Re: "Obama, Kimmel kill at Correspondents' Dinner," April 30

Thinking that he was being funny at the White House Correspondents' Dinner, President Obama said that he had one degree from Harvard, while Mitt Romney had two. Therefore, the president quipped, Romney was being a snob.

Of course, it was Rick Santorum -- not Romney -- who said that touting one's college education was being snobbish. Obama "missed it by that much."

But the media personalities and celebrities who fawn over our president were oblivious of the fact that President Obama's aim wasfarcically off.

Nathan Dodell

Rockville

Free markets include free movement of labor

Re: "Immigration declines but enforcement needed," April 27

It's a good thing that Byron York writes about politics, because he seems not to care at all about the economic implications of America's immigration restrictions.

York notes that illegal immigration from Mexico has declined steeply, but he laments that "at some point, the American economy will improve. What happens then? If the U.S. becomes a more attractive job market, and the government eases up on border security and workplace enforcement, illegal immigration will rise again."

American businesses and the consumers who rely on them need a reliable, legal way to hire the workers they require. Illegal immigration is so attractive because America's system for legal immigration is broken. Instead of offering solutions, York uncritically quotes Mark Krikorian, head of the anti-immigration Center for Immigration Studies, which endorses policies that would exacerbate illegality by driving more immigrant workers underground, forcing legal labor shortages in a recovering economy.

Unfortunately, for too many conservatives, their professed commitment to free markets doesn't seem to extend to the labor market.

Ivan Osorio

Editorial director.

Competitive Enterprise Institute

Washington

Board members get the money, we get the sacrifice

According to the "Arlington County Board Adopts FY 2013 Budget," available on the Arlington County government website, the county board raised our taxes at its meeting on April 21st. At that same meeting, members of the board raised their own pay.

I am troubled by this. It is not proper to place an extra tax burden on your constituents when a portion of the extra money will be used to give yourself a pay raise.
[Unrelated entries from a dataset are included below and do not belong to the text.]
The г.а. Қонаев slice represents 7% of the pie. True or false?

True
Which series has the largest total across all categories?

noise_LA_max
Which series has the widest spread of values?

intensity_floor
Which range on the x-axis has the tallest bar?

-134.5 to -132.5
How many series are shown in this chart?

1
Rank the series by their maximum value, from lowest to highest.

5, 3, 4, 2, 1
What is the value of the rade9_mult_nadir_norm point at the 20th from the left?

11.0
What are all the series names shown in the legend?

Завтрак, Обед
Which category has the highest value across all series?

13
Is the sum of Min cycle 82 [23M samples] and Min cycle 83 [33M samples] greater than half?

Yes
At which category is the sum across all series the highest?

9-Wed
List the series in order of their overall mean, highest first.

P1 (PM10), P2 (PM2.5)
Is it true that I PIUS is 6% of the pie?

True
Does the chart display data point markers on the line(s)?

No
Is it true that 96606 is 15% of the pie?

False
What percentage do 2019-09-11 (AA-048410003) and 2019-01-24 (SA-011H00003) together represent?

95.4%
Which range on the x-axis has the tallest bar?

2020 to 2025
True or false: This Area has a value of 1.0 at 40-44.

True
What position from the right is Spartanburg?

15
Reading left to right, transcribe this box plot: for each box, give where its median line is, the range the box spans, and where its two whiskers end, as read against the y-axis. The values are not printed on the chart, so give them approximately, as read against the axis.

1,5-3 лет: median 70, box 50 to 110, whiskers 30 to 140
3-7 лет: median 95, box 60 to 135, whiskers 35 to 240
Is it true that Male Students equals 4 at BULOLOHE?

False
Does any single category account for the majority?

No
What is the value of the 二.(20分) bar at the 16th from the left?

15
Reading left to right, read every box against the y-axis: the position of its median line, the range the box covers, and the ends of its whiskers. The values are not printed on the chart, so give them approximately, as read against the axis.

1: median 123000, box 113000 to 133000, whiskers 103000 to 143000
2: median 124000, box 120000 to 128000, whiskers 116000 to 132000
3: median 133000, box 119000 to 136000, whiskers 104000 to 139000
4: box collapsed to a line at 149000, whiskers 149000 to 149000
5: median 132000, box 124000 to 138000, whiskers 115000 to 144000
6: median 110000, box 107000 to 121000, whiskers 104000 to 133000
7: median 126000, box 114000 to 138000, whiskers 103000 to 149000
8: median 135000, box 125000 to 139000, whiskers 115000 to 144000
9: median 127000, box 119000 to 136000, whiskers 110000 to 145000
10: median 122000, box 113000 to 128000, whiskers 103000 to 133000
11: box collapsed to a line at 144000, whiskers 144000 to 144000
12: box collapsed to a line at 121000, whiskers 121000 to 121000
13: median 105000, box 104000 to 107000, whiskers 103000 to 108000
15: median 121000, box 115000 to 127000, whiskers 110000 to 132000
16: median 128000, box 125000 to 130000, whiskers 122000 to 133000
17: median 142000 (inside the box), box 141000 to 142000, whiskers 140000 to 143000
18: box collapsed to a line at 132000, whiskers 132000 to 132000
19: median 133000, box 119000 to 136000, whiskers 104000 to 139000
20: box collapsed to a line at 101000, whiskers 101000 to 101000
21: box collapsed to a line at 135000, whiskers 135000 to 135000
I do not begrudge the 2.8 percent average increase in pay for county employees, but being on a fixed income myself and unable to give myself a pay raise, I am outraged that my county board members are using their power of taxation to extract more money from me to reward themselves.

Whatever happened to the call from our political leaders for "shared sacrifice of the burden of government"? Where is the burden sharing when board members give themselves a pay raise, but give us the sacrifice by raising our taxes?